Problem ::
Your response to the data below should hold nothing except the lines from the one containing "Products & Technology" down to the one containing "factory floor, and", reproduced exactly and without pictures.

=== Begin Enclosure ===

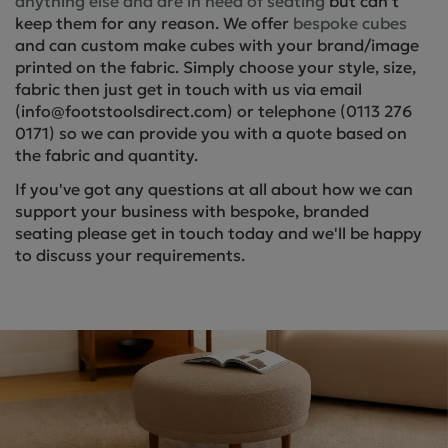
anything else and are in need of seating
but can’t
keep them for any reason. We offer
bespoke cubes
and can custom make cubes with your brand/image
printed on the fabric. Simply choose your style, size,
fabric then just get in touch with us via email
(info@footstoolsdirect.com) or telephone (0113 276
0171) so we can provide you with a quote based on
the fabric and quantity.
If you've got any questions at all about how we can
support your business with bespoke, branded
seating please get in touch today and we'll be happy
to discuss your requirements.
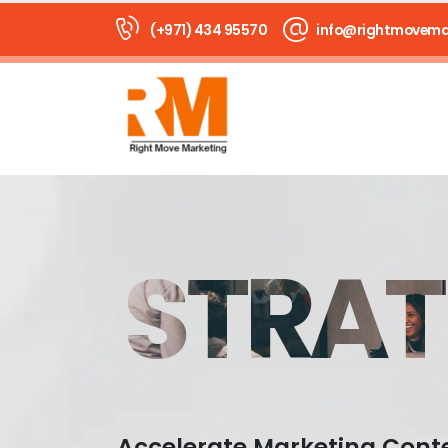
(+971) 434 95570
info@rightmovema
STRAT
Accelerate Marketing Cont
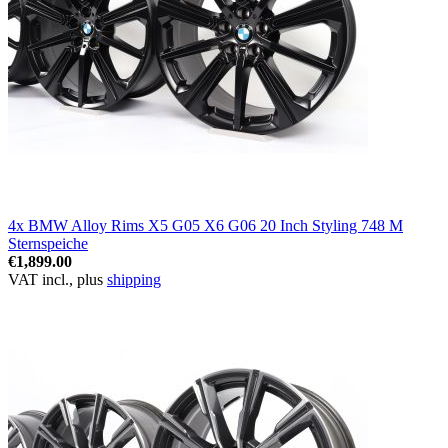
4x BMW Alloy Rims X5 G05 X6 G06 20 Inch Styling 748 M
Sternspeiche
€1,899.00
VAT incl., plus
shipping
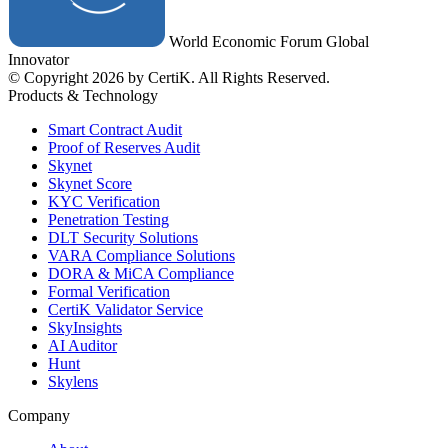
World Economic Forum Global
Innovator
© Copyright 2026 by CertiK. All Rights Reserved.
Products & Technology
Smart Contract Audit
Proof of Reserves Audit
Skynet
Skynet Score
KYC Verification
Penetration Testing
DLT Security Solutions
VARA Compliance Solutions
DORA & MiCA Compliance
Formal Verification
CertiK Validator Service
SkyInsights
AI Auditor
Hunt
Skylens
Company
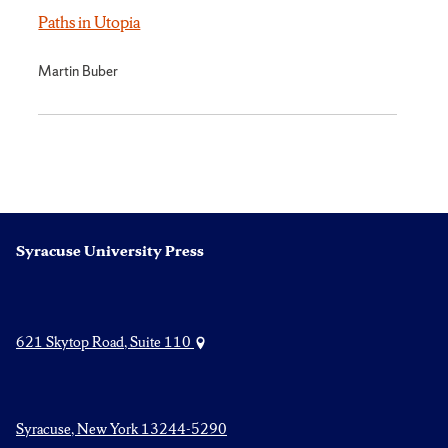
Paths in Utopia
Martin Buber
Syracuse University Press
621 Skytop Road, Suite 110
Syracuse, New York 13244-5290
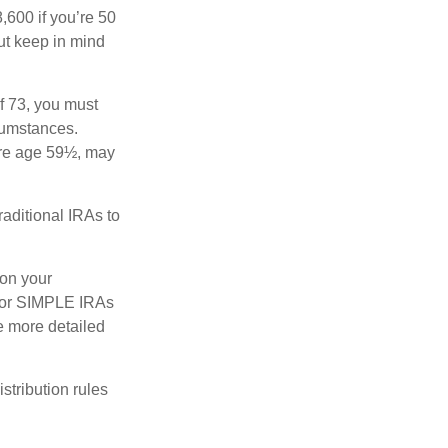
8,600 if you’re 50
ut keep in mind
f 73, you must
rcumstances.
ore age 59½, may
raditional IRAs to
 on your
s, or SIMPLE IRAs
de more detailed
tribution rules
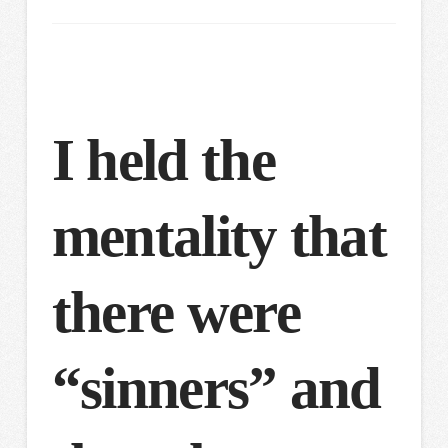
I held the
mentality that
there were
“sinners” and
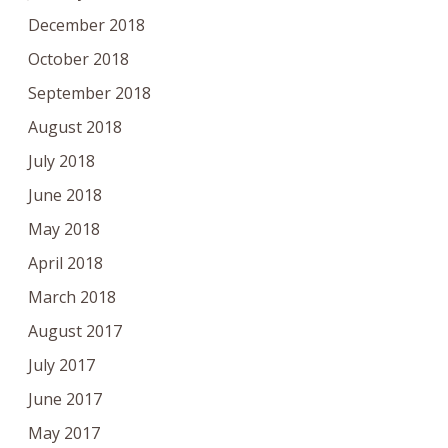
December 2018
October 2018
September 2018
August 2018
July 2018
June 2018
May 2018
April 2018
March 2018
August 2017
July 2017
June 2017
May 2017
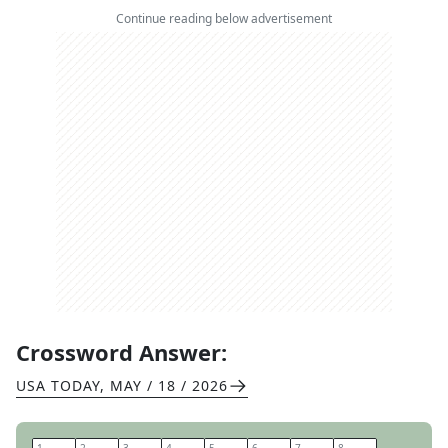
Continue reading below advertisement
Crossword Answer:
USA TODAY
,
MAY / 18 / 2026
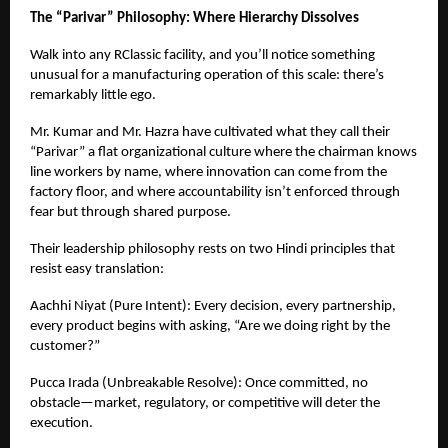
The “Parivar” Philosophy: Where Hierarchy Dissolves
Walk into any RClassic facility, and you’ll notice something
unusual for a manufacturing operation of this scale: there’s
remarkably little ego.
Mr. Kumar and Mr. Hazra have cultivated what they call their
“Parivar” a flat organizational culture where the chairman knows
line workers by name, where innovation can come from the
factory floor, and where accountability isn’t enforced through
fear but through shared purpose.
Their leadership philosophy rests on two Hindi principles that
resist easy translation:
Aachhi Niyat (Pure Intent): Every decision, every partnership,
every product begins with asking, “Are we doing right by the
customer?”
Pucca Irada (Unbreakable Resolve): Once committed, no
obstacle—market, regulatory, or competitive will deter the
execution.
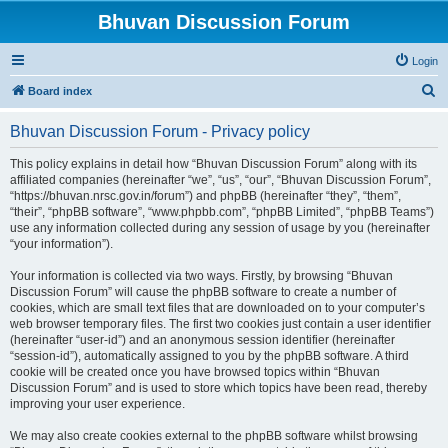
Bhuvan Discussion Forum
Login
S
Board index
e
Bhuvan Discussion Forum - Privacy policy
a
r
This policy explains in detail how “Bhuvan Discussion Forum” along with its
affiliated companies (hereinafter “we”, “us”, “our”, “Bhuvan Discussion Forum”,
c
“https://bhuvan.nrsc.gov.in/forum”) and phpBB (hereinafter “they”, “them”,
h
“their”, “phpBB software”, “www.phpbb.com”, “phpBB Limited”, “phpBB Teams”)
use any information collected during any session of usage by you (hereinafter
“your information”).
Your information is collected via two ways. Firstly, by browsing “Bhuvan
Discussion Forum” will cause the phpBB software to create a number of
cookies, which are small text files that are downloaded on to your computer’s
web browser temporary files. The first two cookies just contain a user identifier
(hereinafter “user-id”) and an anonymous session identifier (hereinafter
“session-id”), automatically assigned to you by the phpBB software. A third
cookie will be created once you have browsed topics within “Bhuvan
Discussion Forum” and is used to store which topics have been read, thereby
improving your user experience.
We may also create cookies external to the phpBB software whilst browsing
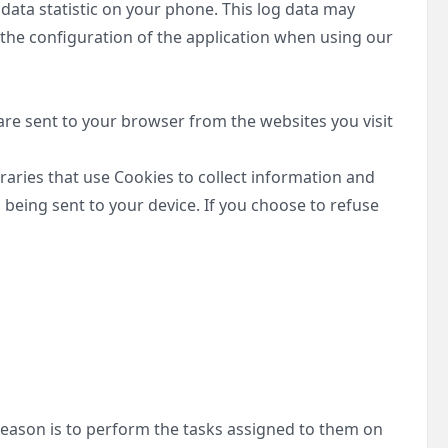
 data statistic on your phone. This log data may
 the configuration of the application when using our
re sent to your browser from the websites you visit
braries that use Cookies to collect information and
being sent to your device. If you choose to refuse
 reason is to perform the tasks assigned to them on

=== End Enclosure ===

Answer to this task ::
Products & Technology
Smart Contract Audit
Proof of Reserves Audit
Skynet
Skynet Score
KYC Verification
Penetration Testing
DLT Security Solutions
VARA Compliance Solutions
DORA & MiCA Compliance
Formal Verification
CertiK Validator Service
SkyInsights
AI Auditor
Hunt
Skylens
Company
Paths in Utopia
Martin Buber
Syracuse University Press
621 Skytop Road, Suite 110
Syracuse, New York 13244-5290
8,600 if you’re 50
ut keep in mind
f 73, you must
rcumstances.
ore age 59½, may
raditional IRAs to
 on your
s, or SIMPLE IRAs
de more detailed
tribution rules
I held the
mentality that
there were
“sinners” and
December 2018
October 2018
September 2018
August 2018
July 2018
June 2018
May 2018
April 2018
March 2018
August 2017
July 2017
June 2017
May 2017
Continue reading below advertisement
Crossword Answer:
USA TODAY
,
MAY / 18 / 2026
The “Parivar” Philosophy: Where Hierarchy Dissolves
Walk into any RClassic facility, and you’ll notice something
unusual for a manufacturing operation of this scale: there’s
remarkably little ego.
Mr. Kumar and Mr. Hazra have cultivated what they call their
“Parivar” a flat organizational culture where the chairman knows
line workers by name, where innovation can come from the
factory floor, and where accountability isn’t enforced through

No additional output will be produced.